The world music scene comes alive in Taipei tonight for the second weekend of the 2011 Migration Music Festival (流浪之歌音樂節). This year’s program is built around the theme of “home and away,” and features musicians who represent peoples who have had to adapt to new environments or are under pressure to migrate for political, economic or other reasons. The concerts will be held in both the Zhongzheng (中正廳) and Guangfu (光復廳) auditoriums of Taipei’s Zhongshan Hall (台北市中山堂).
Last weekend, the festival hosted a series of seminars and film screenings that highlighted the forces that have led to both voluntary and forced migration of peoples around the world and the kinds of music that this cultural transposition has created. As people move, their culture, their art and their music travel with them. Musicians, like artists in other mediums, face questions about their identity and their roots as they seek to establish themselves in a new environment.
The concert series will open today at 7pm in the Zhongzheng Auditorium with the Polish klezmer group Kroke.

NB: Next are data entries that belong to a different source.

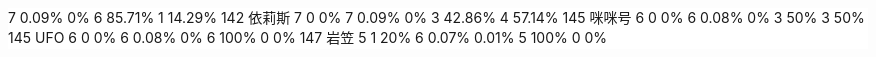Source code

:<td>7</td>
<td>0.09%</td>
<td>0%</td>
<td>6</td>
<td>85.71%</td>
<td>1</td>
<td>14.29%
</td></tr>
<tr>
<td>142</td>
<td>依莉斯</td>
<td>7</td>
<td>0</td>
<td>0%</td>
<td>7</td>
<td>0.09%</td>
<td>0%</td>
<td>3</td>
<td>42.86%</td>
<td>4</td>
<td>57.14%
</td></tr>
<tr>
<td>145</td>
<td>咪咪号</td>
<td>6</td>
<td>0</td>
<td>0%</td>
<td>6</td>
<td>0.08%</td>
<td>0%</td>
<td>3</td>
<td>50%</td>
<td>3</td>
<td>50%
</td></tr>
<tr>
<td>145</td>
<td>UFO</td>
<td>6</td>
<td>0</td>
<td>0%</td>
<td>6</td>
<td>0.08%</td>
<td>0%</td>
<td>6</td>
<td>100%</td>
<td>0</td>
<td>0%
</td></tr>
<tr>
<td>147</td>
<td>岩笠</td>
<td>5</td>
<td>1</td>
<td>20%</td>
<td>6</td>
<td>0.07%</td>
<td>0.01%</td>
<td>5</td>
<td>100%</td>
<td>0</td>
<td>0%
</td></tr>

Klezmer is a music that originated among Ashkenazic Jews in Eastern Europe and traveled with them to the US where it soaked up jazz influences. A new generation of klezmer musicians like Kroke are returning to the roots of the music, while also striking out into experimental music based on the traditional foundations. The group has collaborated with musicians such as Peter Gabriel and Nigel Kennedy, and its music has been used in a number of films, including David Lynch’s Inland Empire. Kroke was invited to the Migration Music Festival 10 years ago when the festival was inaugurated, and the invitation has stood for a decade. This is first time the group has been able to accept.
Photos courtesy of Trees Music and Art
Kroke will be followed tonight by the ever-popular Urna Chahar-Tugchi from Inner Mongolia, who has been a regular participant in the festival. This year, Urna will perform some of her most recent work. Following her concert there will be a screening of The Two Horses of Genghis Khan, a film that documents Urna’s exploration of her past — including the tumult of the Cultural Revolution that resulted in a catastrophic loss of Mongolian cultural heritage — and a search for lost verses of a traditional melody.
Another minority group from China is represented by Mamuer Rayeskan from the Xinjiang Uygur Autonomous Region. Rayeskan, a self-confessed fan of Yes, Pink Floyd and King Crimson, blends these Western influences into traditional Xinjiang music, swapping between guitar, piano and traditional instruments like the dombra, a kind of lute. His performance, tomorrow at 4pm, will be preceded by that of the blind Chinese poet/singer Zhou Yunpeng (周雲蓬), which begins at 2pm.
Tomorrow evening, Taiwan Aboriginal singer Ngner-ngner (林廣財) — a member of the group Flying Fish and Cloud Panther (飛魚雲豹音樂工團) — will open at 7:30pm, followed by Polish singer/song writer Gabriela Kulka, whose mix of classical music, rock and pop has proved popular enough to win her a release through EMI.
Sunday will see two very different local artists perform, with composer and pianist Hsieh Chieh-ting (謝杰廷) opening proceedings at 2pm. He will be joined by Japanese guitarist Ken Ohtake, bassist Toru Hayakawa and erhu player Huang Si-nung (黃思農). Hsieh will be followed at 3pm by A-hsiang (阿翔), best known as the frontman for Luantan (亂彈), a leading underground band of the 1990s. He now has a successful solo career, mesmerizing fans “by his intensity and a unique voice that strikes at the heart of desolation and bleakness,” according to publicity material.
The festival will close with a concert by Thai folk rock group Caravan at 4:30pm. Its “songs for life” were closely identified with that country’s democracy movement of the 1970s. Caravan will also perform at the Chiayi Performing Arts Center (嘉義縣表演藝術中心演藝廳) at 3pm tomorrow. Thai nationals will be given a discount, with tickets available for NT$100 for both concerts with an accompanying stub from the Thai-language version of the 4-Way Voice newspaper. For the second concert of the evening, Rayeskan will perform with the Kazakh Iz Band. The style of the performance, according to organizers Tree Music and Arts, will be very different from Rayeskan’s solo show tomorrow.